*** The data Section Begins ***

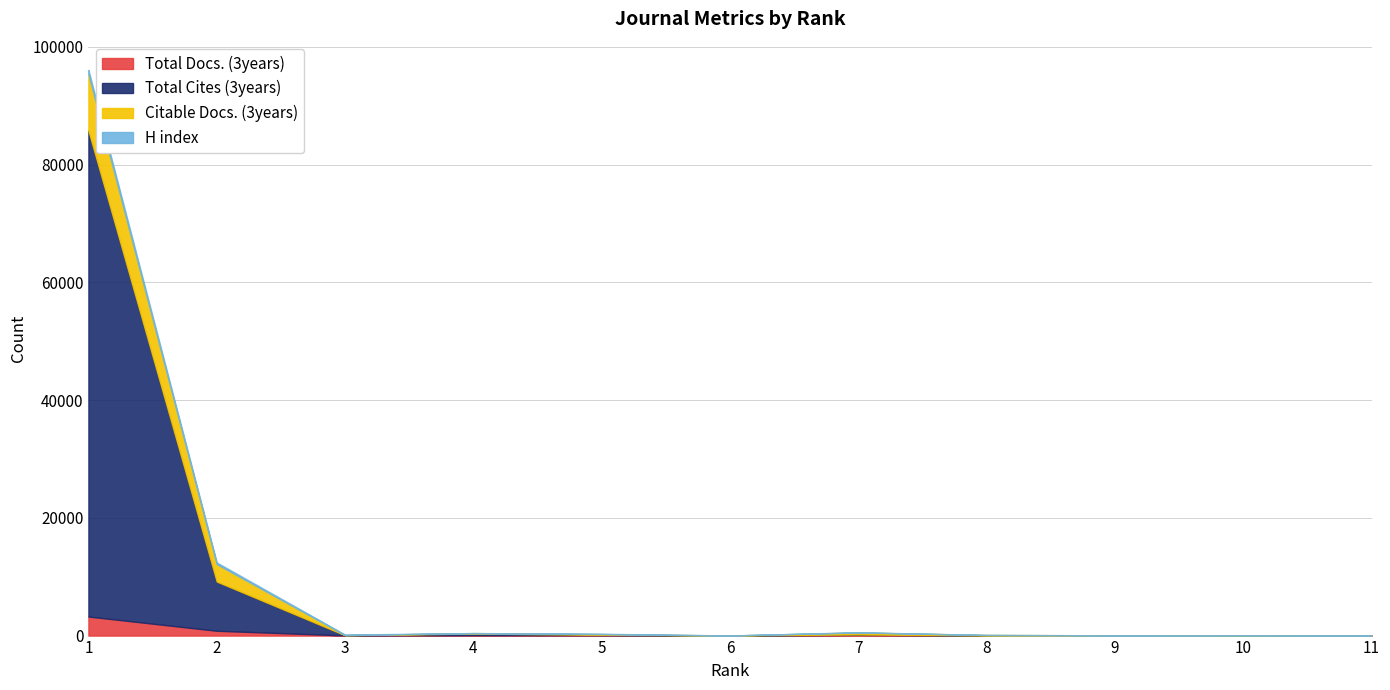

Between 1 and 8, which series saw the biggest shift?

Total Cites (3years)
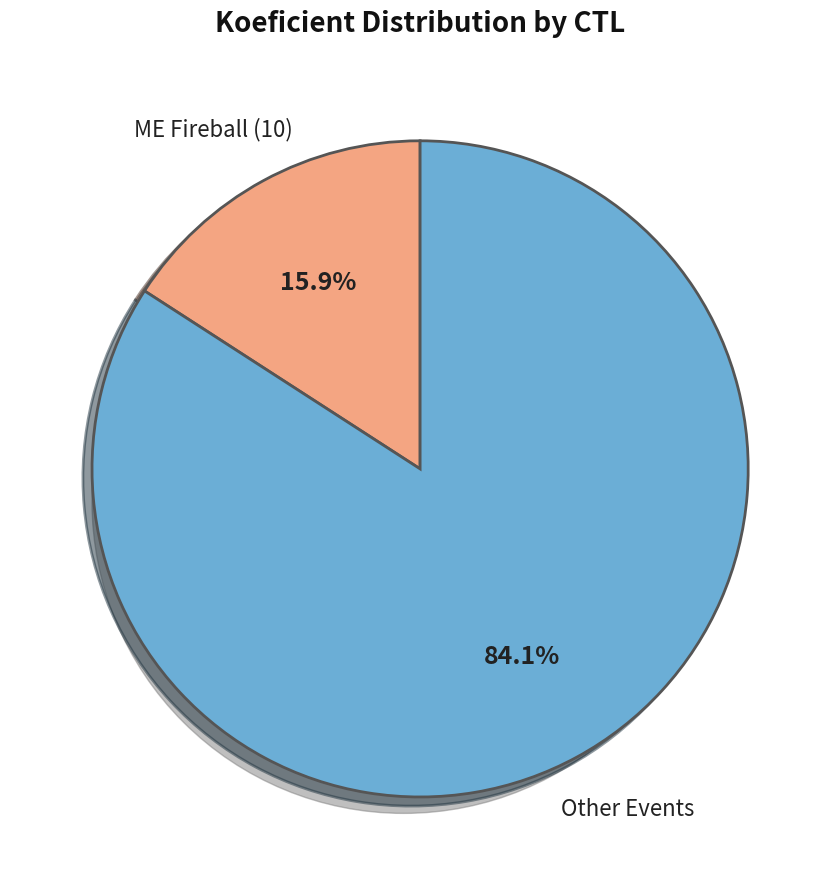

To the nearest percent, what is the average slice percentage?

50%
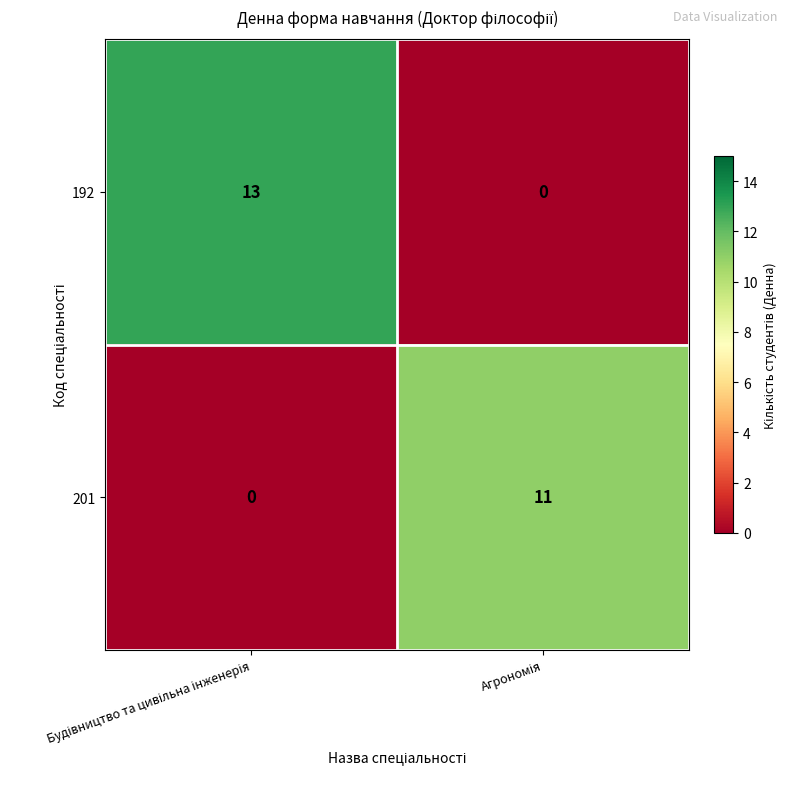

Reading right to left, extract all data points from this chart.

192: 0	13
201: 11	0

*** The data Section Ends ***

Lay out the lines of the items above as a Markdown table with the columns "No." and "Line": one row per line, skipping blank lines and leaving the pictures out.

| No. | Line |
|---|---|
| 1 | Between 1 and 8, which series saw the biggest shift? |
| 2 | Total Cites (3years) |
| 3 | To the nearest percent, what is the average slice percentage? |
| 4 | 50% |
| 5 | Reading right to left, extract all data points from this chart. |
| 6 | 192: 0	13 |
| 7 | 201: 11	0 |